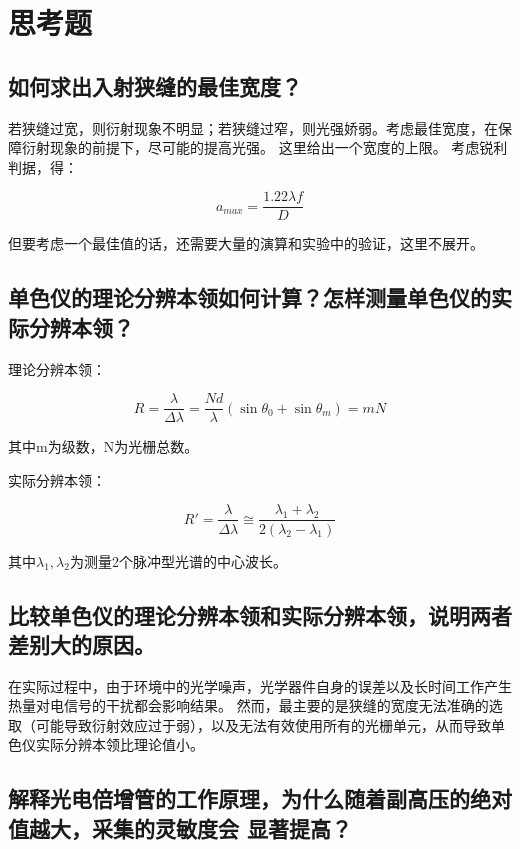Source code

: \documentclass[a4paper,UTF8]{ctexart}
\begin{document}
\section{思考题}   

\subsection{如何求出入射狭缝的最佳宽度？}

若狭缝过宽，则衍射现象不明显；若狭缝过窄，则光强娇弱。考虑最佳宽度，在保障衍射现象的前提下，尽可能的提高光强。
这里给出一个宽度的上限。
考虑锐利判据，得：

\begin{equation}
    a_{max} = \frac{1.22\lambda f}{D}
\end{equation}

但要考虑一个最佳值的话，还需要大量的演算和实验中的验证，这里不展开。

\subsection{单色仪的理论分辨本领如何计算？怎样测量单色仪的实际分辨本领？}

理论分辨本领：

\begin{equation}
    R = \frac{\lambda}{\Delta \lambda} = \frac{Nd}{\lambda} (\sin{\theta_0}+\sin{\theta_{m}}) = mN
\end{equation}

其中m为级数，N为光栅总数。

实际分辨本领：

\begin{equation}
    R' = \frac{\lambda}{\Delta \lambda} \cong \frac{\lambda_1+\lambda_2}{2(\lambda_2-\lambda_1)}
\end{equation}

其中$\lambda_1,\lambda_2$为测量2个脉冲型光谱的中心波长。

\subsection{比较单色仪的理论分辨本领和实际分辨本领，说明两者差别大的原因。}

在实际过程中，由于环境中的光学噪声，光学器件自身的误差以及长时间工作产生热量对电信号的干扰都会影响结果。
然而，最主要的是狭缝的宽度无法准确的选取（可能导致衍射效应过于弱），以及无法有效使用所有的光栅单元，从而导致单色仪实际分辨本领比理论值小。

\subsection{解释光电倍增管的工作原理，为什么随着副高压的绝对值越大，采集的灵敏度会
显著提高？}
\end{document}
# # # #
**Description of the task**
Using the listing above, show each line with the word "subsection" in it.

**Task output**
\subsection{如何求出入射狭缝的最佳宽度？}
\subsection{单色仪的理论分辨本领如何计算？怎样测量单色仪的实际分辨本领？}
\subsection{比较单色仪的理论分辨本领和实际分辨本领，说明两者差别大的原因。}
\subsection{解释光电倍增管的工作原理，为什么随着副高压的绝对值越大，采集的灵敏度会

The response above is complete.